▶ DATA IN THIS EXERCISE
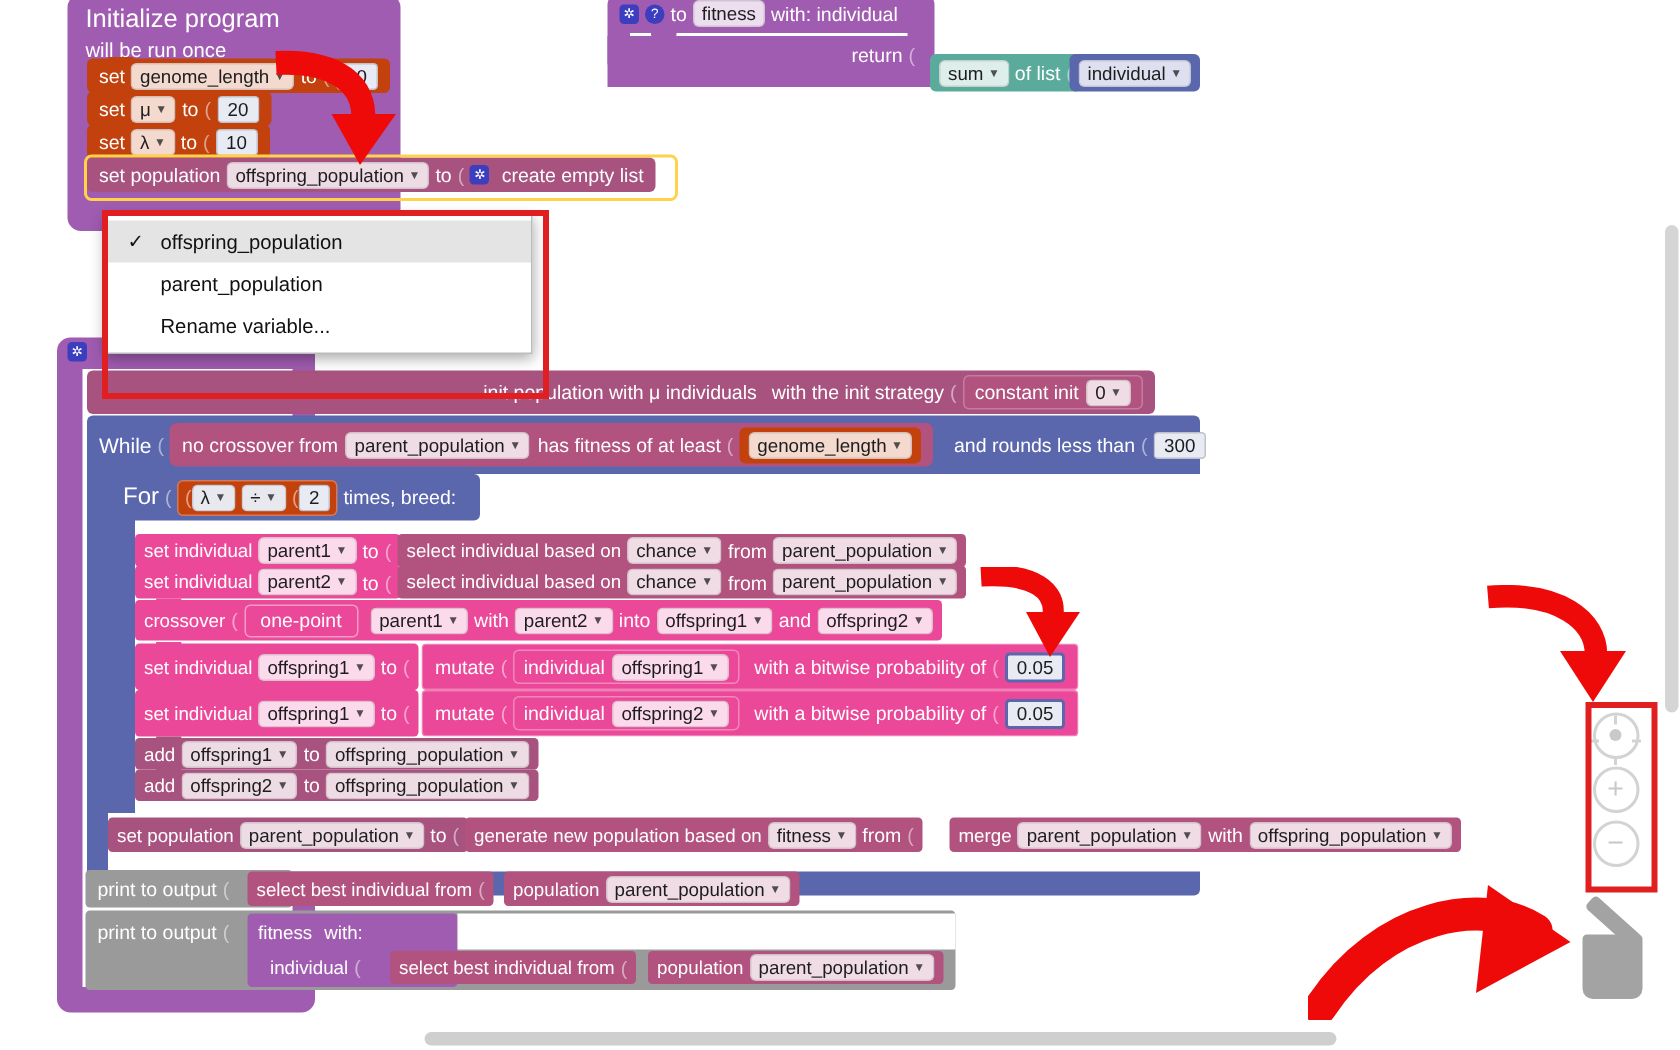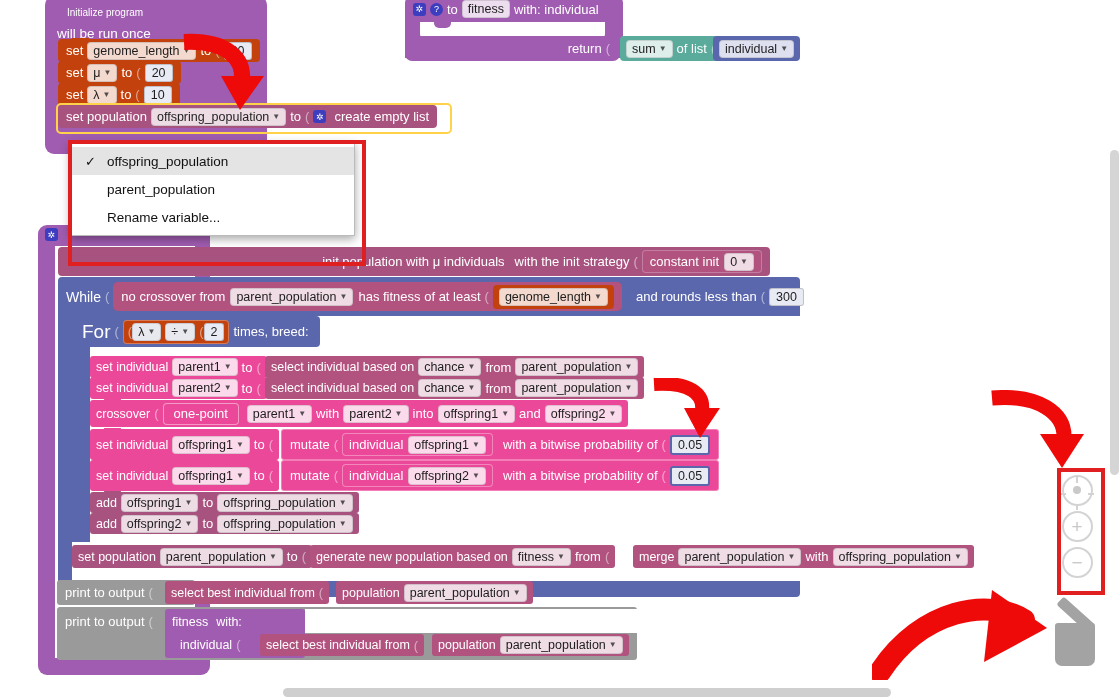--- a/index.html
+++ b/index.html
@@ -99,7 +99,7 @@
 
   <div class="blk c-hat" style="left:45px;top:-4px;width:222px;height:158px;border-radius:9px;display:block;">
     <div style="padding:6px 0 0 12px;">
-      <div class="lbl" style="font-size:10px;line-height:21px;margin-left:10px;">Initialize program</div>
+      <div class="lbl" style="font-size:17px;line-height:21px;">Initialize program</div>
       <div class="lbl" style="font-size:13.5px;line-height:21px;">will be run once</div>
     </div>
   </div>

▶ EXERCISE DETAILS
Repeat the listing in full and exactly. Do not include any images.

▶ RESULT OF THIS TASK
--- a/index.html
+++ b/index.html
@@ -99,7 +99,7 @@
 
   <div class="blk c-hat" style="left:45px;top:-4px;width:222px;height:158px;border-radius:9px;display:block;">
     <div style="padding:6px 0 0 12px;">
-      <div class="lbl" style="font-size:10px;line-height:21px;margin-left:10px;">Initialize program</div>
+      <div class="lbl" style="font-size:17px;line-height:21px;">Initialize program</div>
       <div class="lbl" style="font-size:13.5px;line-height:21px;">will be run once</div>
     </div>
   </div>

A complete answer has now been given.